EXERCISE OBJECTIVE: Only the lines from the beginning of the data below through the line that contains "[933,380,953,394] [595,409,1001,428] [595,438,666,457]" should be repeated, exactly as written.

──────────────────────────────

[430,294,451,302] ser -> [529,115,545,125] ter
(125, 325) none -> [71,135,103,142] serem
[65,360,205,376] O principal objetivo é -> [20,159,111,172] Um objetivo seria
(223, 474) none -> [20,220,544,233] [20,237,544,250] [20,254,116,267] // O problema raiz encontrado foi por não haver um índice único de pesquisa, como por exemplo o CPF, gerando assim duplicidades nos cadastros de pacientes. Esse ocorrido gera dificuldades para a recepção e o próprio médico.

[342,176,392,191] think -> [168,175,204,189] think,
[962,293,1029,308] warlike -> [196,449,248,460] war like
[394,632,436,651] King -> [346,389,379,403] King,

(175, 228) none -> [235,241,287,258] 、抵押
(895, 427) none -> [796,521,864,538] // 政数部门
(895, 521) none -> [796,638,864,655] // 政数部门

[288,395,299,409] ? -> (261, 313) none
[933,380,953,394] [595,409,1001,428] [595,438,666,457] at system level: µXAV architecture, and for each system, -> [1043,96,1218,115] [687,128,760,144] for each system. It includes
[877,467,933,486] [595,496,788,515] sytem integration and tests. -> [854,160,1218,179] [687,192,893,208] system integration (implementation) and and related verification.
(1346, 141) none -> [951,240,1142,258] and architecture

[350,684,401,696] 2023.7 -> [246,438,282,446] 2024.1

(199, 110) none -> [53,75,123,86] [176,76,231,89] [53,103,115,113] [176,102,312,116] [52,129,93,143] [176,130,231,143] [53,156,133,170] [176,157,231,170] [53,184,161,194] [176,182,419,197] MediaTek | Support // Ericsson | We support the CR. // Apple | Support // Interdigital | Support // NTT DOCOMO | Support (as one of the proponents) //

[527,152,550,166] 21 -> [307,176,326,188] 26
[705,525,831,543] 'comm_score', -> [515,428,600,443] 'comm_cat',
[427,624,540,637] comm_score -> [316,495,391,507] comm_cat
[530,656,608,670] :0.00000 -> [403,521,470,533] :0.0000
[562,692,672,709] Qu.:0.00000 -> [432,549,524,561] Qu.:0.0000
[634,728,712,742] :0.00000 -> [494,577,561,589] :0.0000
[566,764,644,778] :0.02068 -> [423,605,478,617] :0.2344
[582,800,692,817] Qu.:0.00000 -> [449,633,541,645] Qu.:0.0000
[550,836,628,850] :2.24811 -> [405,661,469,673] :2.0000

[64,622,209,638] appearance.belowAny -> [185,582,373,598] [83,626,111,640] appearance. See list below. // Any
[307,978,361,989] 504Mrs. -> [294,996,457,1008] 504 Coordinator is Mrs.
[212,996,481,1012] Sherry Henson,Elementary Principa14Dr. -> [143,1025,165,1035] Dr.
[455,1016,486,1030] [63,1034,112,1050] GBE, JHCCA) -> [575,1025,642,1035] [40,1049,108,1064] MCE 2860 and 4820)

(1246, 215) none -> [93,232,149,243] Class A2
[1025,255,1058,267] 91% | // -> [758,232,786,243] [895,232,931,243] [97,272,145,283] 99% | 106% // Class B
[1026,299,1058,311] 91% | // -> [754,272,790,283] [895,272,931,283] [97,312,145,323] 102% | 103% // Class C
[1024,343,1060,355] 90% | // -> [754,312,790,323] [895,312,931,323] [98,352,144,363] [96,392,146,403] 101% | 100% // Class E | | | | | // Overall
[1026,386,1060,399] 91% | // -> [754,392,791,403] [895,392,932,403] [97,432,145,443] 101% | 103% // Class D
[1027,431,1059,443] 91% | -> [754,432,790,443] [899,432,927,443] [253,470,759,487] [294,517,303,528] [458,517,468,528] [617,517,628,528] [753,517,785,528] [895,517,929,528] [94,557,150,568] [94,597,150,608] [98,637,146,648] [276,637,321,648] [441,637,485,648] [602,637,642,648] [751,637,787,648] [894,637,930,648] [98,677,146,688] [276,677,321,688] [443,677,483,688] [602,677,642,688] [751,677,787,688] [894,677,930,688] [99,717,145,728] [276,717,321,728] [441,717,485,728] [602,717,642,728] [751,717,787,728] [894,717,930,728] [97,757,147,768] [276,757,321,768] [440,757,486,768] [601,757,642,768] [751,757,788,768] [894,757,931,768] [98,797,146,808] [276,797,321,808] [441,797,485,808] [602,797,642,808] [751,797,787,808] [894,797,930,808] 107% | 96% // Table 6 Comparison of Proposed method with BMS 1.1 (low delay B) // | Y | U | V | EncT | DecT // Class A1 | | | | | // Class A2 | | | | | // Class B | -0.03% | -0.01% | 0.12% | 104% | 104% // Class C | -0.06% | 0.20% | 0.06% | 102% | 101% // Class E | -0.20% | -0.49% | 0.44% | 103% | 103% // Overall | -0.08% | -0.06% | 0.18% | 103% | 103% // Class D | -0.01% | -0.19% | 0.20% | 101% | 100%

──────────────────────────────

EXERCISE ANSWER:
[430,294,451,302] ser -> [529,115,545,125] ter
(125, 325) none -> [71,135,103,142] serem
[65,360,205,376] O principal objetivo é -> [20,159,111,172] Um objetivo seria
(223, 474) none -> [20,220,544,233] [20,237,544,250] [20,254,116,267] // O problema raiz encontrado foi por não haver um índice único de pesquisa, como por exemplo o CPF, gerando assim duplicidades nos cadastros de pacientes. Esse ocorrido gera dificuldades para a recepção e o próprio médico.

[342,176,392,191] think -> [168,175,204,189] think,
[962,293,1029,308] warlike -> [196,449,248,460] war like
[394,632,436,651] King -> [346,389,379,403] King,

(175, 228) none -> [235,241,287,258] 、抵押
(895, 427) none -> [796,521,864,538] // 政数部门
(895, 521) none -> [796,638,864,655] // 政数部门

[288,395,299,409] ? -> (261, 313) none
[933,380,953,394] [595,409,1001,428] [595,438,666,457] at system level: µXAV architecture, and for each system, -> [1043,96,1218,115] [687,128,760,144] for each system. It includes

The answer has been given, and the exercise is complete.